I've lived in the same rental unit for over two years and I make the same walk to work and back every day, rain or shine. Thanks to that experience I can draw from memory the labels of every single brand of bumwine and bottom shelf hard liquor available for sale in this state. Ditto every fast food wrapper, quasi-generic brand of soda, and fried salt snack known to man. Oh, and for good measure, dozens of previously unheard of "state minimum" cigarette brands.

I lived in the Midwest for decades before I moved here, so very little surprised me about this place. The boiling summers, the arctic winters, the flatness, the omnipresence of ranch dressing and bland food – I'd seen it all before. One thing I wasn't prepared for is how dirty everything is. I've never seen so much litter in my life. On the rare occasions that anyone cleans any of it up – by which I mean "When I take a garbage bag and walk a few blocks picking up trash and hoping that you can't get herpes from touching a 40" – it's back again in a day or two. All of the fun stuff that accompanies urban decay – the abandoned buildings, the graffiti, the boarded windows – is here in the expected amount and doesn't really faze me. But I'm still not used to the "Everywhere is a trash can" thing.

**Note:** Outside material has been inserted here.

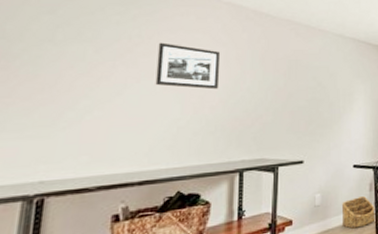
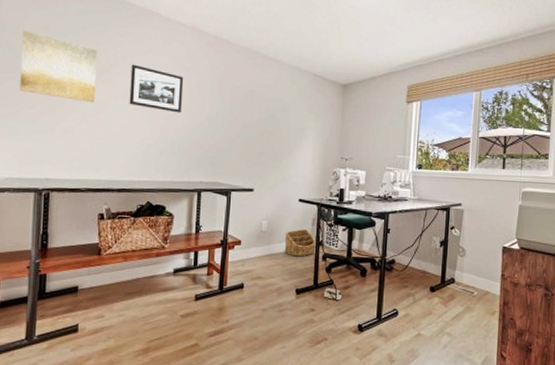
wall art: none [11,14,117,87] -> present [20,30,97,103]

Oddly enough the available research does not establish much of a correlation between poverty and littering. It doesn't help that the local government is short on funds and can't provide things like street cleaning as often as they might. What it boils down to, though, is not money but mentality. It's like being in the home of a really depressed person – when someone lacks motivation and has given up, the dishes in the kitchen tend to pile up. When a city is depressed, economically and otherwise, I guess everyone feels like it won't make any difference if they throw their empty Doritos bag on the ground. And even though it makes everything a little more depressing to look around and see trash everywhere you go, the idea of cleaning it up seems as overwhelming as a mountain of dishes with caked-on mac & cheese.

In short, I guess when people have pretty much given up (and not without reason) you get well acquainted with the design of Salem packs and Thunderbird bottles.